=== Text section ===
The plan calls for extending the Blue Line 2,200 feet under Cambridge Street in downtown Boston, connecting it to the Red Line at Charles Street Station and MGH, as well as the burgeoning life sciences sector in Cambridge and Somerville.
But Richard Dimino, president and CEO of A Better City, worries the project, at the current pace of planning, may miss the boat when it comes to securing a piece of the bipartisan $1 trillion federal infrastructure plan.
Sure, state transportation officials grabbed some headlines last year by announcing a few million dollars for engineering studies and the like for the project, which has been kicking around in one form or another for years now.
But preliminary engineering documents won’t be ready until early next year. And given that states across the country have already submitted applications for the first round of federal infrastructure cash, the clock is ticking, Dimino told Contrarian Boston.
“We need to find a way to put some of these projects on steroids,” Dimino said. “I would hate it if Massachusetts was just watching the parade go by.”
Well, we were warned.
Charity begins at home: Amid shuttered papers and laid off journalists, Gannett Foundation gives away millions
We did a double take when we saw this story in the Patriot-Ledger, part of the fast-shrinking Gannett chain of local newspapers.
The foundation is giving away $2 million this year under an initiative called A Community Thrives. In fact, since 2017, this fine program has given out $17 million to a range of local nonprofits and causes around the country, such as an urban farm in New Jersey.
While the causes the foundation supports are certainly worthy, it comes as Gannett slashes and trashes local newspapers across the country, including here in Massachusetts.
Earlier this spring, Gannett announced plans to shutter 19 weeklies, while merging nine different papers into four, creating Frankenpapers like The Transcript & Journal, which combined the Somervile Journal with The Medford Transcript.
Gee, that $2 million could go a long way toward paying reporters’ meager salaries, or maybe saving a venerable weekly or two from the scrapheap.
Here’s a wonderful little quote from Mike Reed, Gannett’s CEO and chairman, who pocketed a hefty $767,000 bonus last year for all his fine work: “A Community Thrives further highlights Gannett’s mission to empower communities to thrive by not only telling their stories, but also providing support to those who need it most.”
What a swell guy.
Here’s thinking that all the reporters, editors, ad sales staff and delivery drivers Gannett has put out of business could also use some of the company’s charity dollars.

=== Supplied material ===
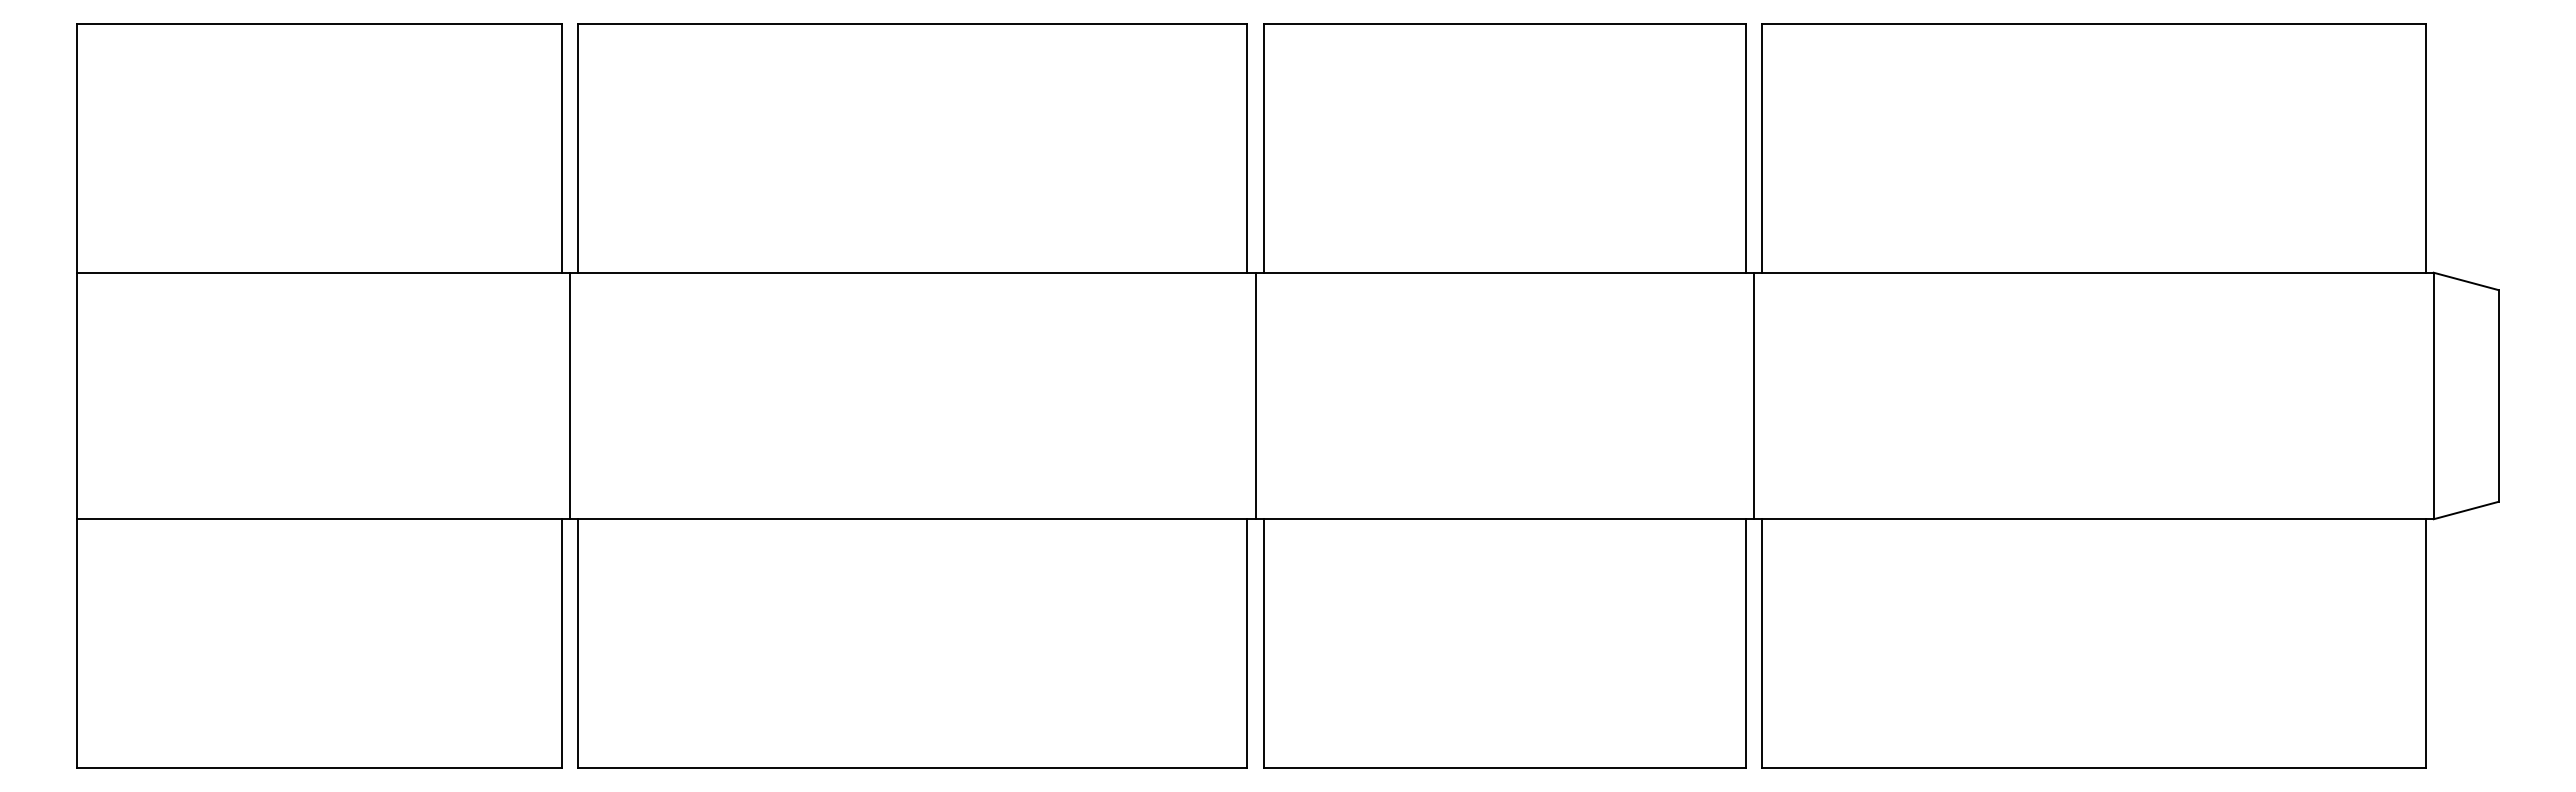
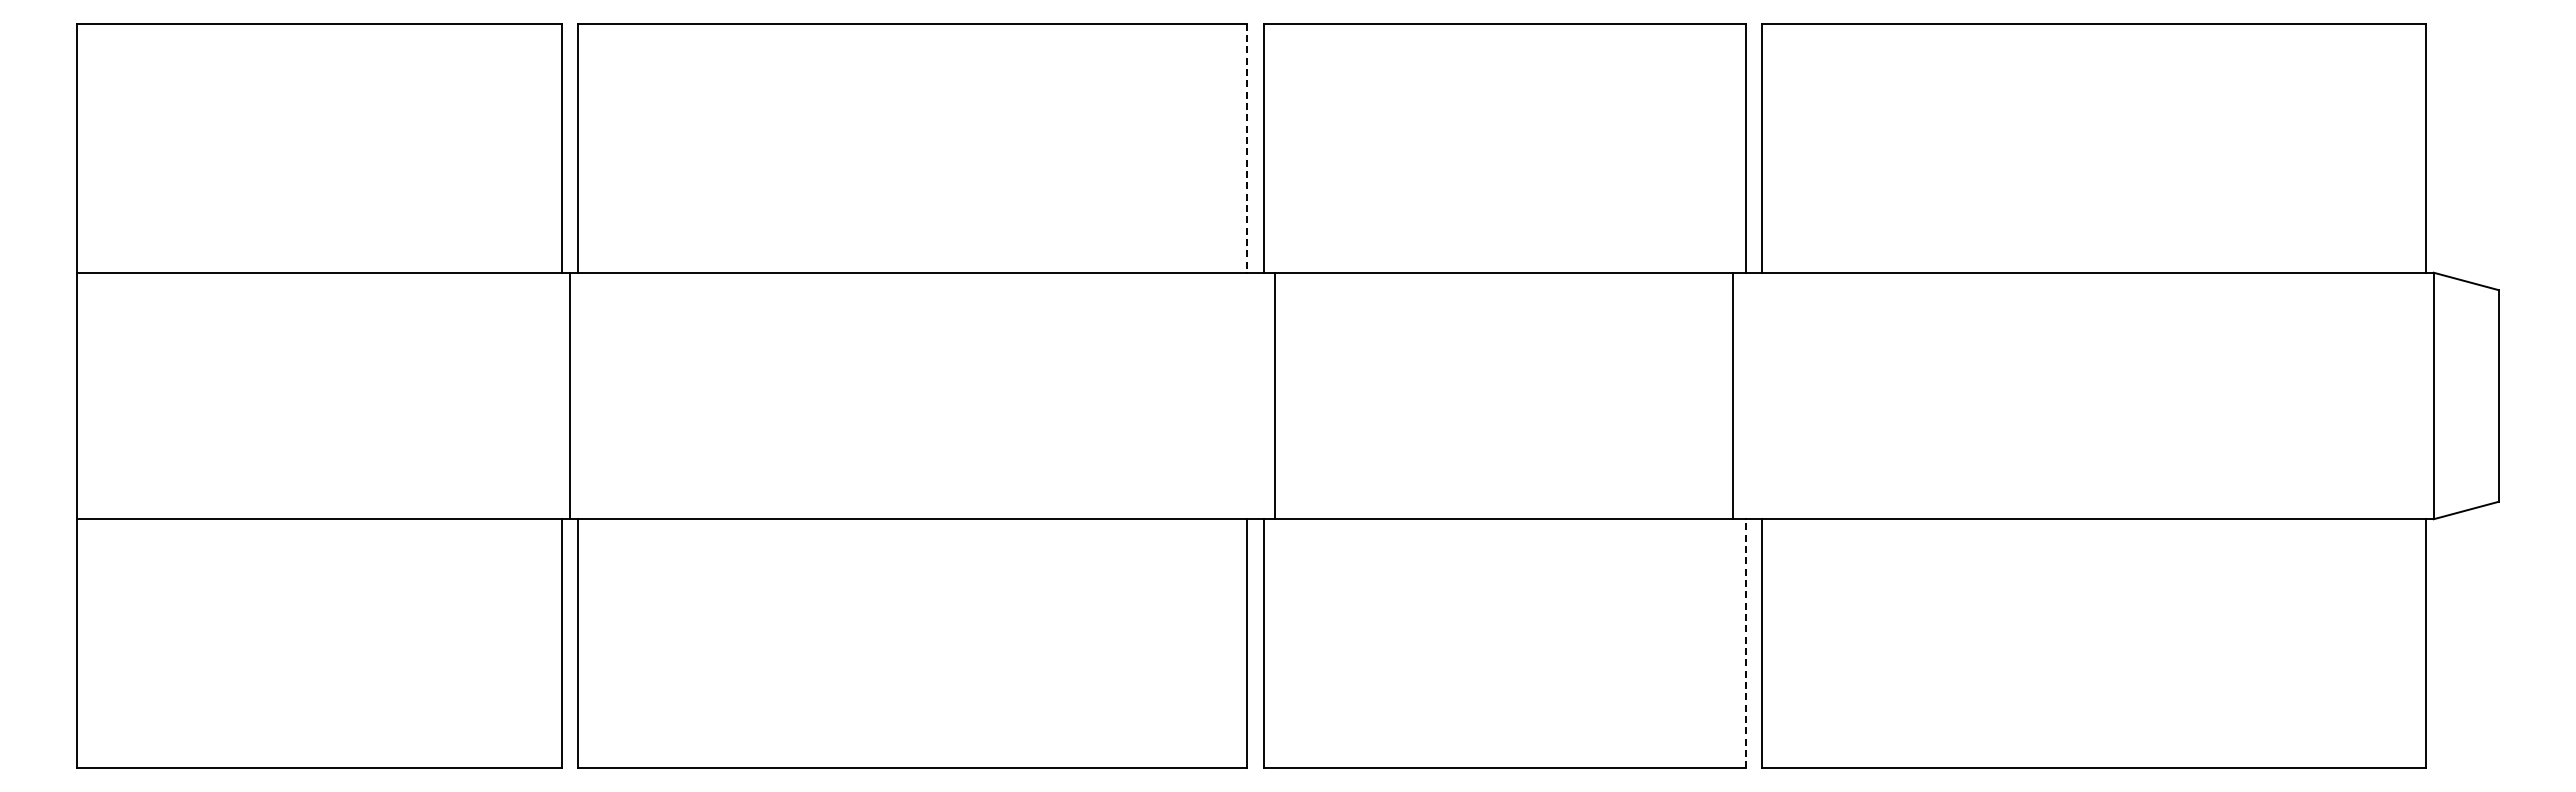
line at (1247, 148): solid -> dashed
line at (1255, 395) position: (1255, 395) -> (1274, 395)
line at (1753, 395) position: (1753, 395) -> (1732, 395)
line at (1745, 643): solid -> dashed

=== Required tasks ===
- a) In the Boston news column, how many weeklies did Gannett announce plans to shut down earlier this spring?
- b) In the Boston news column, swap "Blue Line" for "Green Line" and give the passage from "The plan calls" to "Cambridge and Somerville.".
- c) Carry on the Boston news column about Gannett's charity giving, picking up after its last sentence.

=== Per-task answers ===
- a) Nineteen weeklies.

- b)
The plan calls for extending the Green Line 2,200 feet under Cambridge Street in downtown Boston, connecting it to the Red Line at Charles Street Station and MGH, as well as the burgeoning life sciences sector in Cambridge and Somerville.

- c)
It’s not just Starbucks where baristas are unionizing
Java slingers at a number of locally owned shops are also joining the labor movement, The Cambridge Day reports.
There’s a union election going on at the 1369 Coffeehouse locations in Central and Inman squares. It follows union organizing drives at least 15 other locally-owned coffee shops over the past year in Cambridge, Somerville and Boston, the Day reports.
The New England Joint Board of Unite Here is leading the charge, aided by an attitude, on part of coffee shop owners, that their baristas are “disposable” workers, Emma Delaney, an organizer for NEJB and a former coffeehouse employee, told the Cambridge news site.
Quick hits:
No more hall passes for BPS? Former school committee member - and education reformer - weighs in: “Boston families have waited long enough for better schools” Boston Globe
Not ready for prime time? Focused on minutiae, Jan. 6 committee misses bigger picture - and crisis: “The Jan. 6 Committee Has Already Blown It” David Brooks/New York Times
The never-ending scourge: “Opioid overdose deaths up by 9 percent last year” CommonWealth Magazine
Yes, sign us up! “Opinion Could a new political party defang radical politicians? Washington Post
What is Contrarian Boston?
I have fielded emails over the past couple of months asking what Contrarian Boston is about.
Here’s a link to our mission statement – you can find it in the “about” section.
For a more prosaic, nuts-and-bolts description, read on.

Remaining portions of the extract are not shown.